HDI Global names credit and political risk lead from EXIM

Amy Shinkman brings 25 years in global credit and political risk underwriting, most recently from the Export-Import Bank of the United States

HDI Global names credit and political risk lead from EXIM

Insurance News

By Mark Rosanes

HDI Global US has appointed Amy Shinkman (pictured) as credit and political risk US lead, based in Washington DC - a location that signals as clearly as the biography where the role is expected to generate its primary value. For a position centred on working with multilateral organisations, public sector entities and financial institutions alongside broker partners, a DC base rather than a financial centre positions Shinkman closest to the government agency and development finance relationships her EXIM background has built.

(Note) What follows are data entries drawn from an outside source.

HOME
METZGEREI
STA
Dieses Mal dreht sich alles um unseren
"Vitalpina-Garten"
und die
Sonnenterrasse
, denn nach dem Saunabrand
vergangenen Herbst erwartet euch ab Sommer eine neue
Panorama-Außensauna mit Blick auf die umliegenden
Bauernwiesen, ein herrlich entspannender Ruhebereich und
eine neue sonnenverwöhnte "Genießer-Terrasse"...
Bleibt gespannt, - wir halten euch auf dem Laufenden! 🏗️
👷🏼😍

Shinkman joins from the Export-Import Bank of the United States, where she served as vice president of export credit insurance, overseeing a portfolio that enables US companies to manage payment risk on international transactions. EXIM is the official US government export credit agency, supporting exporters through insurance, loans and guarantees in global markets. The transition from public sector to private market credit and political risk underwriting is analytically significant: government agency experience brings familiarity with multilateral development bank structures, sovereign and sub-sovereign credit assessment, and relationships with the public sector counterparties that private market underwriters typically develop over much longer timeframes. For HDI Global, which describes credit and political risk as a core segment of its portfolio, that institutional relationship capital is the specific asset the hire adds beyond technical underwriting experience.

Before EXIM, Shinkman held positions with AIG and Atradius in both London and Singapore, giving her a cross-jurisdictional private market foundation alongside the public sector expertise. She brings 25 years of experience in global credit and political risk underwriting across both channels.

A market shaped by contested systems

The appointment lands in a credit and political risk market under sustained demand pressure. For the third consecutive year, credit and political risk insurable losses linked to geopolitical causes exceeded $250 million, per a Willis political risk survey. US tariff policies introduced in 2025 and 2026 have added further complexity to international trade finance and cross-border investment decisions, raising corporate exposure to non-payment and expropriation risks across supply chains that were already under stress from earlier geopolitical disruption.

Sam Wilkin, director of political risk analytics at Willis, framed the shift precisely: "The political risk map of 2026 is not simply a map of war zones. It is a map of contested systems - trade systems, technology systems, information systems and domestic political systems." That broadening of political risk beyond traditional war zone and expropriation categories is precisely what makes underwriters with sovereign credit and multilateral experience more valuable than those whose exposure is limited to conventional commercial counterparty risk.

Shinkman will lead the development of HDI Global's credit and political risk business in the US, working with multilateral organisations, financial institutions, public sector entities and broker partners to build out the company's underwriting platform.

HDI Global is a corporate and specialty insurer operating as part of the Talanx Group, one of Europe's largest insurance groups, with coverage across property, casualty, liability, financial lines and specialty risks in more than 150 countries. HDI Global US is headquartered in Chicago, where the firm has been building out its specialty lines platform.